Involvement of oxidative stress and calcium signaling in airborne particulate matter - induced damages in human pulmonary artery endothelial cells

Recent studies have revealed that particulate matter (PM) exert deleterious effects on vascular function. Pulmonary artery endothelial cells (HPAEC), which are involved in the vasomotricity regulation, can be a direct target of inhaled particles. Modifications in calcium homeostasis and oxidative stress are critical events involved in the physiopathology of vascular diseases. The objectives of this study were to assess the effects of PM2.5 on oxidative stress and calcium signaling in HPAEC. Different endpoints were studied, (i) intrinsic and intracellular production of reactive oxygen species (ROS) by the H2DCF-DA probe, (ii) intrinsic, intracellular and mitochondrial production of superoxide anion (O2−) by electronic paramagnetic resonance spectroscopy and MitoSOX probe, (iii) reactive nitrosative species (RNS) production by Griess reaction, and (vi) calcium signaling by the Fluo-4 probe. In acellular conditions, PM2.5 leads to an intrinsic free radical production (ROS, O2−) and a 4h-exposure to PM2.5 (5–15μg/cm2), induced, in HPAEC, an increase of RNS, of global ROS and of cytoplasmic and mitochondrial O2− levels. The basal intracellular calcium ion level [Ca2+]i was also increased after 4h-exposure to PM2.5 and a pre-treatment with superoxide dismutase and catalase significantly reduced this response.
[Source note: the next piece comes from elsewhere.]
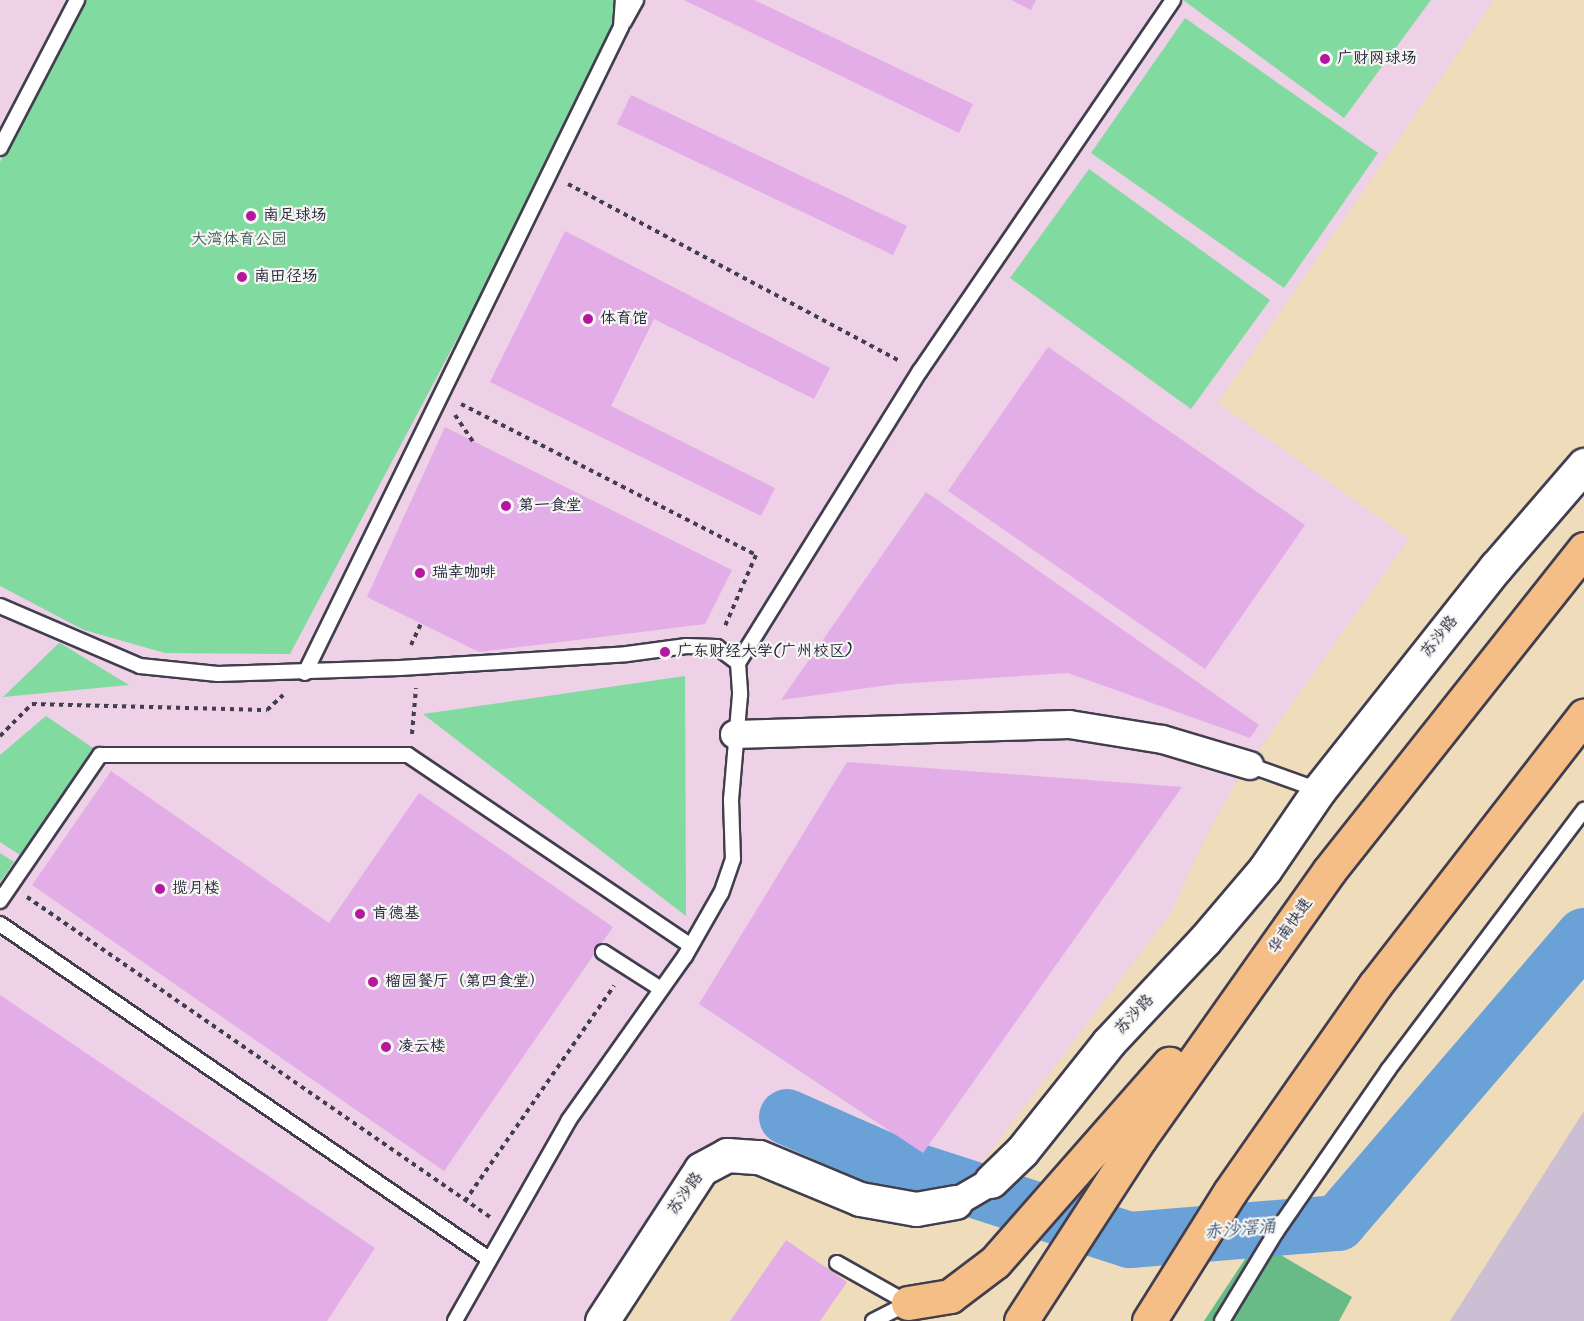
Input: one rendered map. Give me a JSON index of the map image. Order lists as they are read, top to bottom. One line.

This study provides evidence that the alteration of intracellular calcium homeostasis induced by PM2.5 is closely correlated to an increase of oxidative stress. •PM2.5 increased both reactive oxidative and nitrosative species (ROS/RNS) in HPAEC.•PM2.5 impaired calcium signaling and nitric oxide (NO) bioavailability in HPAEC.•PM2.5-induced alteration of intracellular calcium homeostasis was correlated to ROS.•PM2.5 exposure may be a risk factor for exacerbation of preexistent vascular disease.